Поворот вертикали вниз — это тушение свечи. Мы так и видим руку, поворачивающую ее вниз. Если бы поэт написал: «которую ты поворачиваешь вниз» — то смысл был бы гораздо жиже. Дело не в свече и не в том, что она перевернута вниз, а в повернувшей ее руке. Это рука, прекратившая лю-бовь, словно наносит удар кинжалом. Это взаимная смерть. И это, более того, прерывание той долгой смерти, которая могла быть после всего, что было с влюбленными, смерть, которая бы все шла и шла, точно долгая повесть, вновь и вновь повторяющая случившиеся события. Нет, перед нами мгновение окончания. В двух строфах с огромной скоростью вспыхивают начало и конец и любви, и жизни.

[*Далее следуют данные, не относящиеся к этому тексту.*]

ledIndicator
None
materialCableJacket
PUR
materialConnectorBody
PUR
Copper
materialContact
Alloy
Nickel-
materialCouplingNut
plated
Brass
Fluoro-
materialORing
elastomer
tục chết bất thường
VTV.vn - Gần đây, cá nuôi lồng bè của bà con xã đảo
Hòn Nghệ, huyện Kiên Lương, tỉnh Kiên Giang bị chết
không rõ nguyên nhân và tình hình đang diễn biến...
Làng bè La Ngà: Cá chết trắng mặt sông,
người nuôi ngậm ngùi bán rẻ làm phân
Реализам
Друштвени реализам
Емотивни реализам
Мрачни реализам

Вот они — друг перед другом, Тристан и Изольда. А дальше:

как будто подняли глаза —

и молча разошлись.

«Как будто» здесь очень ценно. Как ценно и то, что неожиданно появляется «множественное число». Было «я-ты», а стало «мы» или некие «они». Это уже не просто Изольда, которая отражает Тристана. Хотя и у него тоже в руке свеча — и она тоже повернута вниз, причем сначала она была поднята вверх, как пламя мысли, как «подняли глаза», а потом разошлись, перевернули свечи. Иными словами — перед нами акт двойного решения. Опускание свечи вниз. Момент интенсивнейшего свидания, в котором уже есть вся любовь и ее пресечение в покаянии (горящая свеча, перевернутая вниз, — свеча покаяния в Средние века). Интенсивнейшего свидания двоих на месте жизни и смерти, за всеми именами, в области безымянности, в области любви. Это акт их двойного покаяния. Это огонь, через который они проходят. Но, оставив самих себя прежних, эти новые существа — в самом ли деле Тристан и Изольда? Или размах здесь шире? Это вообще люди в том интенсивном моменте, когда не нужно слов. Это момент мгновенного свидания «любовной пары», которое проходит сразу, это максимальное соприсутствие двоих, свеча — вниз, глаза — подняты, они запечатлевают образ любимого на сетчатке, перед тем как снова разойтись, снова пойти по кругу, когда вновь может начаться Вступление второе «где кто-то идет — там кто-то глядит и думает о нем». И тогда «глаза» будут опущены вниз, как при воспоминании или мысли, а свеча моления будет вверх. В этом месте стиха весь смысл подходит к поверхности, он вырывается из регистра памяти и переходит в регистр непосредственного восприятия, в здесь и сейчас, в тот момент неслиянной и нераздельной связи, при которой никто не может быть вместе и не может быть сам по себе.